In courtrooms around California, including Santa Maria, many of our state’s veterans and military personnel are getting a vital second chance. Both our veterans and communities are benefiting.

I was honored to attend the recent graduation of eight men from the Santa Maria Veteran’s Treatment Court. These courts, in 20 counties of this state, are serving veterans who come through the criminal justice system and are suffering from conditions resulting from combat, including post-traumatic stress disorder, substance abuse, traumatic brain injury and sexual trauma. These combat-induced conditions are at the root of the crime and self-destructive behaviors that have brought them into the justice system.

As the result of a groundbreaking California law passed in the 2006, judges can steer veterans facing these conditions through a rigorous and highly demanding treatment process in place of jail time. Very often these veterans are facing a DUI conviction or an offense involving domestic violence. Most had never been in trouble with the law before being deployed.

Often working in collaboration with volunteer veteran mentors, and support and services offered through the U.S. Department of Veterans Affairs, these courts promote sobriety and recovery through accountability and frequent court appearances. In exchange for completing a rigorous, often 12-18 month process, defendants can earn a sentence reduction and, in some cases, a dismissal of charges.

There are conditions that must be met. Not all military personnel are eligible. A defendant’s condition must stem from time in combat. Veterans who commit very serious crimes are not eligible.

Yet the ultimate goal — returning defendants back to the community with the skills to be law-abiding citizens — is proving to be remarkably within our grasp. At a time when county resources are stretched thin and jails are overcrowded, Veteran’s Treatment Courts are addressing veterans’ underlying conditions, saving millions of dollars in taxpayer money, preventing unnecessary jail time, and providing second chances to those who have served our country.

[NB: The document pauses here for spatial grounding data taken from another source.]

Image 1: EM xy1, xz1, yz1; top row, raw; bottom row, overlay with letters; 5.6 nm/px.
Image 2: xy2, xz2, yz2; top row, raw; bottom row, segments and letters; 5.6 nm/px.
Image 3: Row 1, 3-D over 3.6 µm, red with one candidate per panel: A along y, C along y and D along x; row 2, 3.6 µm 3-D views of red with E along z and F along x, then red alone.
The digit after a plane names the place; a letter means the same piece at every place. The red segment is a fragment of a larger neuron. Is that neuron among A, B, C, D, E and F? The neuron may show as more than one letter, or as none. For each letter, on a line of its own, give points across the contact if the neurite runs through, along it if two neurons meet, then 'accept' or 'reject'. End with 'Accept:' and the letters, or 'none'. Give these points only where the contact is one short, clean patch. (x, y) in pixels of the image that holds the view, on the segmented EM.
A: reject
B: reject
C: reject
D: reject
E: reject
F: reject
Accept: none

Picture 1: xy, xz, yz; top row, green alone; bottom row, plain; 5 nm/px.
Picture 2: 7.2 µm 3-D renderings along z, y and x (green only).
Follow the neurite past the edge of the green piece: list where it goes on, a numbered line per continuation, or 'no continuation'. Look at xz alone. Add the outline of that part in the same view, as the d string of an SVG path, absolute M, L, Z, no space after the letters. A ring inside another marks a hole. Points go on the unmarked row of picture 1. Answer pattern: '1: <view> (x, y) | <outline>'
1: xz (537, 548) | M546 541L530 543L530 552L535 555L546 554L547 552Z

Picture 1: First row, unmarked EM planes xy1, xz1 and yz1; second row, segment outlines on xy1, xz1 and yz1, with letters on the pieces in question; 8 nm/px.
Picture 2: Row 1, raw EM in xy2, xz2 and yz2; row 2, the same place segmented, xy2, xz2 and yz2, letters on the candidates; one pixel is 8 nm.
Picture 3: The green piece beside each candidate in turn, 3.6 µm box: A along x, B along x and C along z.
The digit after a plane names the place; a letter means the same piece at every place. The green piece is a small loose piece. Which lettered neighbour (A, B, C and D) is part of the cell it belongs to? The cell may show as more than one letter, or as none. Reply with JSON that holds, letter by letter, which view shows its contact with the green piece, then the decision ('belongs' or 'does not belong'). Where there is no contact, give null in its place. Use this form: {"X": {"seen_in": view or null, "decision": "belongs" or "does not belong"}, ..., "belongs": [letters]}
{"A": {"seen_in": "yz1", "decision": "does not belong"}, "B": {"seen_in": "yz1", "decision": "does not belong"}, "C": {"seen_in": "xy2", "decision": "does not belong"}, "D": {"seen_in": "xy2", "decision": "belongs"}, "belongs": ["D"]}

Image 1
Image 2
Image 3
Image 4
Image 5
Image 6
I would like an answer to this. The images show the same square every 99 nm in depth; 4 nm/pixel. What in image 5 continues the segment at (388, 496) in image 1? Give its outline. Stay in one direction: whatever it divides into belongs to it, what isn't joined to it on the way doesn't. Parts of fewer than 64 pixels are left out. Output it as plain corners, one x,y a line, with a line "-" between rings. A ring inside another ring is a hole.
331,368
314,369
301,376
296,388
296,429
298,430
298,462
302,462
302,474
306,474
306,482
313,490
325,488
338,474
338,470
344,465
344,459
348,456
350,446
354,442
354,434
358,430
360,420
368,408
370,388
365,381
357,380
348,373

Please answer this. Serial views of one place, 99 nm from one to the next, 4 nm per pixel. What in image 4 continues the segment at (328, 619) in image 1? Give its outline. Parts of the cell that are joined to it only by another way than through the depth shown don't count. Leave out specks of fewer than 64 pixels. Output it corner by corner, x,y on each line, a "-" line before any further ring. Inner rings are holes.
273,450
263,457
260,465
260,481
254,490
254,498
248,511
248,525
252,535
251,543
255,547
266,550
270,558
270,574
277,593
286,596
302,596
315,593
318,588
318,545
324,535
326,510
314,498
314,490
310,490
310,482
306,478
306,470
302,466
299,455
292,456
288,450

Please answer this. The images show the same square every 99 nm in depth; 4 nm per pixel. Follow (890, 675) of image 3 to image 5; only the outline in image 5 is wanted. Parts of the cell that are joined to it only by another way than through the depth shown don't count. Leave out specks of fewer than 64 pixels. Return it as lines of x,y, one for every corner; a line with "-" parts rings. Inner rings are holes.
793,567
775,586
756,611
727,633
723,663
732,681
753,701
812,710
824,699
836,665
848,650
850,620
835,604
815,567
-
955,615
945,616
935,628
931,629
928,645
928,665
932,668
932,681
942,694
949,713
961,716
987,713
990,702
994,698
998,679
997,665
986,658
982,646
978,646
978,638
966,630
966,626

A recent study of Veteran’s Treatment Court graduates in San Diego County showed no recidivism among its 27 graduates. That’s what I call stopping crime and destructive behavior in its tracks.

Veteran’s Treatment Courts are close to my heart. My husband, retired Judge George Eskin, started the first Veteran’s Treatment Court on the South Coast, and I have been moved by the successes of this and similar programs. Just this year, I authored a bill signed into law by Gov. Jerry Brown to ensure that defendants are notified at arraignment, the first stage of the court process, that if they are current or former members of the military, they may be eligible for Veteran’s Treatment Courts.

But being able to continue and replicate the success of Veteran’s Treatment Courts won’t be possible unless we remain committed to them. As California gears up to begin its budget process in January, adequately funding our courts, and Veteran’s Treatment Courts in particular, needs to be a budget priority.

Many of us will participate in events this Veteran’s Day to honor those who have served our country. One of the most important ways we can honor veterans is to support them as they re-adjust to civilian life. More than 2 million Americans have served in Iraq and Afghanistan, and California is home to the nation’s largest population of veterans. Committing to our veterans’ well-being is a commitment to the safety and health of our entire community.

Sen. Hannah-Beth Jackson represents the 19th Senate District in the California Legislature.